While a number of organisations have applauded Egypt on the removal of energy subsidies, they expect Egypt to push further with reforms by removing most, if not all, subsidies. According to Christine Lagarde: “Beginning this process was a major achievement. Continuing it will be equally important, and completing it for good, the ultimate goal.”

Increasing revenues through taxation on goods and services has also been a major objective of both the government and the IMF despite the desire for the removal of the capital gains and income tax.

A value-added tax (VAT) has been approved by the cabinet, but has not yet been approved by parliament, who is hesitant to implement the tax due to the backlash it is likely to receive from the public. Banks have also refused to implement VAT.

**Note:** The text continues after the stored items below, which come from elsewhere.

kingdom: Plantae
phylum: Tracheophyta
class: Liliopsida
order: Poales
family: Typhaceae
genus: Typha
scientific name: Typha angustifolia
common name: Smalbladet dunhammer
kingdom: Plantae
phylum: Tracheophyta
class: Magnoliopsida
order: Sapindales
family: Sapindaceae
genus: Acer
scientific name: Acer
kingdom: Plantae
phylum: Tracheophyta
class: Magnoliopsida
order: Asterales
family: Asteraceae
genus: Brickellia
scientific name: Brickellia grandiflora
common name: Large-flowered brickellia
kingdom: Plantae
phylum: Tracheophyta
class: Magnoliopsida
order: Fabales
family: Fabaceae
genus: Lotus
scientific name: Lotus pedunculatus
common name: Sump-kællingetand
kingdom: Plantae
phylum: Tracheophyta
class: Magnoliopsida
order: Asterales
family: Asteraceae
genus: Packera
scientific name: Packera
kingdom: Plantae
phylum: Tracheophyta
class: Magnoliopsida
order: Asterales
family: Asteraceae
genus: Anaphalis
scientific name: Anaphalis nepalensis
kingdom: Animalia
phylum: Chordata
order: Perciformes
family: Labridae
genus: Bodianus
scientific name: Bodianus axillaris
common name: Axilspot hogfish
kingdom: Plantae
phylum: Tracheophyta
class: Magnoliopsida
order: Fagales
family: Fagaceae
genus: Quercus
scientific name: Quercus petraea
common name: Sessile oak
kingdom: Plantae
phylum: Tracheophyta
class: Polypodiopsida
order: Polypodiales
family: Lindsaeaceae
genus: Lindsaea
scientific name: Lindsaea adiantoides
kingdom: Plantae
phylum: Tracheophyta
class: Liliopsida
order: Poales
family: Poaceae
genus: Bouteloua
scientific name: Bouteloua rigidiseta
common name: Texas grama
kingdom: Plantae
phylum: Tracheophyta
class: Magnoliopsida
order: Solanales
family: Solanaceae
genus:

The Egyptian government is facing a massive shortage in finances as a result of capital flight, the collapse of tourism, decreasing exports and increasing imports have resulted in the draining of reserves. Besides the implementation of a VAT tax, the IMF wants Egypt to liberalise the exchange rate.

However, according to the April 2016 World Economic Outlook published by the IMF, the fund claimed that floating the exchange rate would only reduce the impact of capital shortfalls, not reverse it. The lack of capital to emerging economies is a result of increased profits in advanced economies due to higher quality labour and commodity markets, diverting investment from countries like Egypt.

The budget deficit has resulted in a lack of credit for social and infrastructural development and has forced the Egyptian government to seek financing from abroad.

Since negations for a loan from the IMF stalled in 2013, a number of international donors suspended aid to Egypt, including USAID, which has reduced economic funding yo the Egyptian government from $1.3bn to $200m according to Michele Dunne, a senior associate with the Carnegie Endowment for International Peace.

According to documents obtained by Mada Masr as well as former deputy prime minister Zied Eldin, the first instalment of a World Bank loan is contingent on the implementation of a number of structural adjustment policies prescribed by the IMF and outlined by Christine Lagarde’s speech in 2015. This includes new investment laws, removal of subsidies, liberalisation, and privatisation of utilities, VAT and other trade and economic liberalisation measures. The loan can be continuously delayed until the IMF is satisfied by Egypt’s commitment to reform.

She stated that further work can also be committed to openness to trade and the business environment in which Egypt ranks 119 out of 142 in the World Economic Forum’s Competitiveness Index.

Lagarde stated that the way Egypt could attain a top 50 spot in the index is the implementation of the new investment law, which allows for an untaxed transfer of profits abroad.

“Yet, investment only goes where there is confidence and policy certainty,” said Lagarde.

Egypt and the Middle East have faced a number of challenges since 2011 and social unrest, changes in government and uncertainty have been cited as the main concerns for businesses and investment. The lingering concern of domestic and regional security have played a major role in frightening investors.

When asked about Egypt’s risk of doing business and what the IMF plans to do to reduce risk in Egypt, José Viñals, director of the Monetary and Capital Markets Department at the IMF, stated that “these risks are of a non-economic nature, the solution must come from elsewhere”.

Many investors believe that the regime unstable, losing popularity and facing mounting discontent as a result of human rights abuses, the selling of the Tiran and Sanafir islands, and even the economic reforms themselves.

Long term poverty has risen to 26.3% according to CAPMAS, while 17.2% do not have access to their daily nutritional needs and 13.4% of the population does not have access to any income according to government statistics.

In order to fulfill social justice, the parliament is working on passing a cash transfer programme to help people pay for goods and services, according to Zied Eldin. However, during a lecture at the American University in Cairo, Zied Eldin admitted that without transparency it is unlikely to be effective.